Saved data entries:
%%
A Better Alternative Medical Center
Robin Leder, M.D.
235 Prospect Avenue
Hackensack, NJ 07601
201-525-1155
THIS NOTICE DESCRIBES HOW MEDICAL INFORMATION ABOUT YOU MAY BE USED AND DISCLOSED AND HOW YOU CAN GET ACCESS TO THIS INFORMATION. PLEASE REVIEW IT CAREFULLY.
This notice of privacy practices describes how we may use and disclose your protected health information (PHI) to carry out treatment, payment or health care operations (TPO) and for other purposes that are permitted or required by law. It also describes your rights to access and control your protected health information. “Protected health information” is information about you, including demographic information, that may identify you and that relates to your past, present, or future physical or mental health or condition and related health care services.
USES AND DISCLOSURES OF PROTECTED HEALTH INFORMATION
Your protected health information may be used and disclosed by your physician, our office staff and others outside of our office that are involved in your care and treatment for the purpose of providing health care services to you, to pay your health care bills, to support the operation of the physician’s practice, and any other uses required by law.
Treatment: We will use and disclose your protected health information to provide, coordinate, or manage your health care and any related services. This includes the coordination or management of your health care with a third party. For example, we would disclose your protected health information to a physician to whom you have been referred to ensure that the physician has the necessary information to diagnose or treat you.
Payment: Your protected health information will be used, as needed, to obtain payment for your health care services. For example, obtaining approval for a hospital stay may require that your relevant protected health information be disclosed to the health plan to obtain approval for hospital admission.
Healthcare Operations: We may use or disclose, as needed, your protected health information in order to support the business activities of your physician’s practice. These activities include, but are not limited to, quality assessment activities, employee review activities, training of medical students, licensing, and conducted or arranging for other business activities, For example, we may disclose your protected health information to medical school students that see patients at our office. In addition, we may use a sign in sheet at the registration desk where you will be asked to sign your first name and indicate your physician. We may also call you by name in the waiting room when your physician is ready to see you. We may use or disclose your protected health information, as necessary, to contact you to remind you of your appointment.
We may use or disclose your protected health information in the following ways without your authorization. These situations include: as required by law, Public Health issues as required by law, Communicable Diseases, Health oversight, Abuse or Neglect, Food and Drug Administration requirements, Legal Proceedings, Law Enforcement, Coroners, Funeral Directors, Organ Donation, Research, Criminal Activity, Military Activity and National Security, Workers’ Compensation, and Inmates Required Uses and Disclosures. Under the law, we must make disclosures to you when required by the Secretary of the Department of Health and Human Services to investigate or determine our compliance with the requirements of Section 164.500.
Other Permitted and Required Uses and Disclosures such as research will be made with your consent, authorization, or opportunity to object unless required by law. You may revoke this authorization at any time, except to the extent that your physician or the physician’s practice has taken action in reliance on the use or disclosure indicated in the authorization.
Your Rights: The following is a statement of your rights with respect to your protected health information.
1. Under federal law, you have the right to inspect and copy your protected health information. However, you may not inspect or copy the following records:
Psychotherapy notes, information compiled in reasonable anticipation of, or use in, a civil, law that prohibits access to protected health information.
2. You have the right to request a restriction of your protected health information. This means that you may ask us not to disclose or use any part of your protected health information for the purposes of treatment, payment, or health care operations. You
%%
- EXERCISE PROMPT -
Exactly reproduce the lines from the one containing "Other Permitted and" through the end of the records, and only those lines.

- OUTPUT FOR THIS EXERCISE -
Other Permitted and Required Uses and Disclosures such as research will be made with your consent, authorization, or opportunity to object unless required by law. You may revoke this authorization at any time, except to the extent that your physician or the physician’s practice has taken action in reliance on the use or disclosure indicated in the authorization.
Your Rights: The following is a statement of your rights with respect to your protected health information.
1. Under federal law, you have the right to inspect and copy your protected health information. However, you may not inspect or copy the following records:
Psychotherapy notes, information compiled in reasonable anticipation of, or use in, a civil, law that prohibits access to protected health information.
2. You have the right to request a restriction of your protected health information. This means that you may ask us not to disclose or use any part of your protected health information for the purposes of treatment, payment, or health care operations. You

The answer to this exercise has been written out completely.